When your difference-in-differences has too many differences

|

This page in:

Violations of the parallel trends assumption

Difference-in-differences is a popular method for estimating program impacts using non-experimental data. However, it relies crucially on the assumption of parallel trends — that individuals receiving the program would have, on average, experienced the same changes in their outcomes had they not received the program as individuals who did not receive the program.

 

This motivates a natural question: what should you do when you are trying to estimate difference-in-differences, but the parallel trends assumption is violated? Recent papers have proposed methods to robustify difference-in-differences estimates to violations of parallel trends (discussed on this blog here; relatedly, recent work has shown how parallel trends violations can be introduced by dynamic treatment effects combined with staggered adoption, and amplified by treatment effect heterogeneity, discussed in this blog here).

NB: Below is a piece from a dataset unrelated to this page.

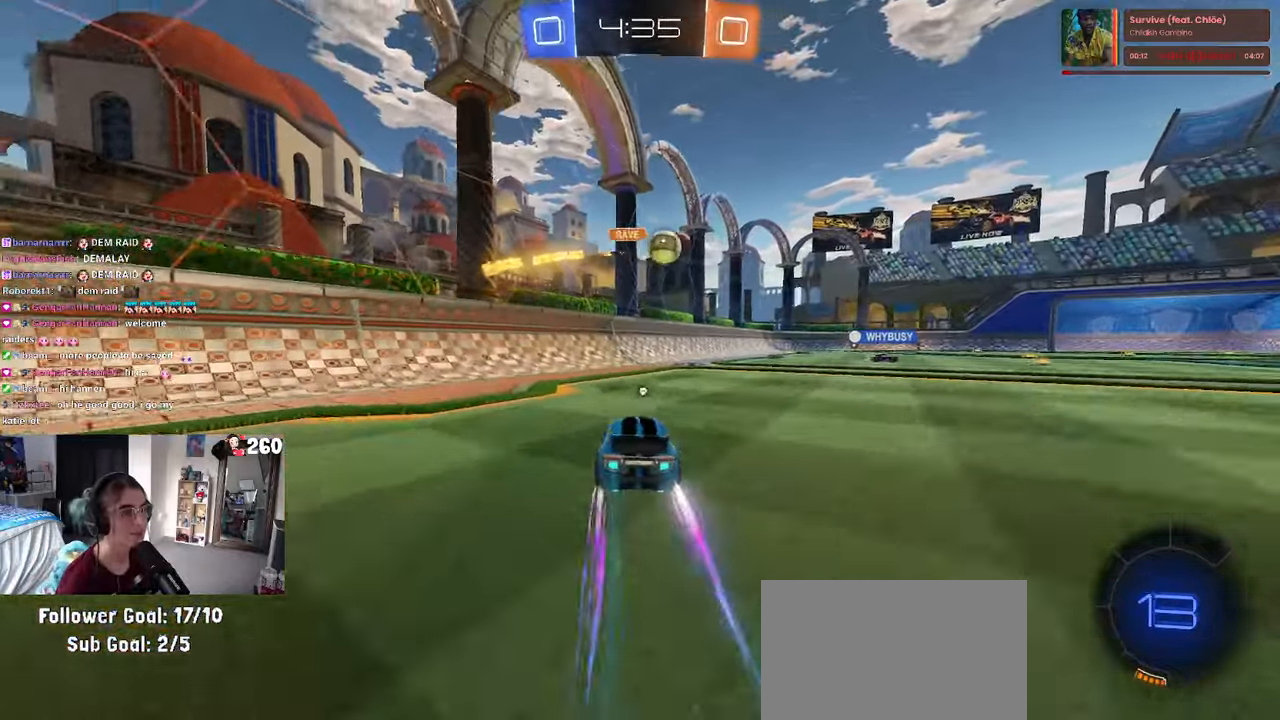
{"buttons": ["CROSS"], "left_stick": "up-right", "right_stick": "center", "events": [[133, "left_stick", "center"], [500, "CROSS", "down"], [500, "left_stick", "up-right"]]}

As a complementary approach, in this blog we go back to the basics and revisit a more old school way of addressing this issue: how to estimate difference-in-differences when parallel trends holds, but only for individuals with the same observable characteristics?  

 

Parallel trends conditional on observables

We discuss a generalization of the parallel trends assumption, to parallel trends conditional on observables. This generalization is fairly natural: we assume that individuals with a particular set of characteristics receiving the program would have, on average, experienced the same changes in their outcomes had they not received the program as individuals with their same fixed observable characteristics who did not receive the program.

 

To give one common example, suppose we were interested in the impact of beginning to export on firm productivity. Parallel trends may be unlikely to hold: firms that begin to export were likely already on very different productivity trajectories from the average firm. It is worth noting that these firms look very different from the average firm: they tend to be much larger at baseline, and likely operate in more dynamic industries. It may be much more likely that parallel trends holds conditional on baseline firm size and industry: this would be true if firms that began to export would have experienced the same productivity growth had they not begun to export as firms that were the same size at baseline and in the same industry, but did not begin to export. Alternatively, we may think parallel trends conditional on observables does not hold in this context: this would be the case if firms that begin to export would have experienced faster productivity growth, had they not begun to export, than other firms that are the same size at baseline and in the same industry that did not begin to export.

 

So suppose parallel trends holds, but only conditional on observables: in this case, how do we estimate difference-in-differences? We discuss 3 approaches below, and close with a point on inference. In each case, we discuss a paper that applies that approach. To focus entirely on allowing for parallel trends conditional on observables, we’ll only consider examples with two time periods, where one group receives the program in the second period; as discussed at the start of this blog post, additional concerns emerge with dynamic treatment effects and either multiple waves of adoption or when individuals that always receive the program are used as a comparison group.

 

Introducing observable controls

First, we can introduce time invariant controls into our difference-in-differences estimating equation. When doing this, it is insufficient to simply control for these observables in a linear model: this is because the difference-in-differences estimate involves differencing out any time-invariant observables or unobservables. Instead, the concern is that units with different observables may have different trends. Therefore, one needs to control for the interaction of the time invariant observables with time fixed effects.

 

For example, Duflo (2001) [working paper] estimated the impact of a national school construction program on educational attainment and wages. They implement difference-in-differences in cohort age (comparing younger cohorts directly impacted by the program to older cohorts that had already completed primary school) and district-of-birth (comparing districts with high program intensity to districts with low program intensity). However, a key concern is that parallel trends may not hold: districts with high program intensity tended to have lower baseline enrollment rates (as the program explicitly targeted low enrollment rate districts) and were likely to receive other government programs, and baseline enrollment and access to other government programs may predict growth in educational attainment and wages. Duflo (2001) therefore also presents specifications that control for the interaction of time fixed effects with baseline enrollment and the intensity of a national water and sanitation program, and shows that their results are unaffected.

 

Propensity score weighting

Second, we can combine difference-in-differences with propensity score weighting. As noted previously on this blog, propensity score weighting does not have the best reputation, as results can often be sensitive to seemingly arbitrary specification choices. However, matching-based approaches to causal inference in panel data have become more popular with the development of synthetic control methods (discussed on this blog here), leveraging the intuition that combining panel data methods with matching-based methods can provide robustness that neither set of methods alone can. With difference-in-differences, propensity score weighting involves the following steps:

  1. Estimate the probability of receiving the program as a function of observable characteristics.
  2. Reweight observations so that the treatment group and the control group have identical reweighted distributions of this probability.
  3. Run difference-in-differences using the weights above.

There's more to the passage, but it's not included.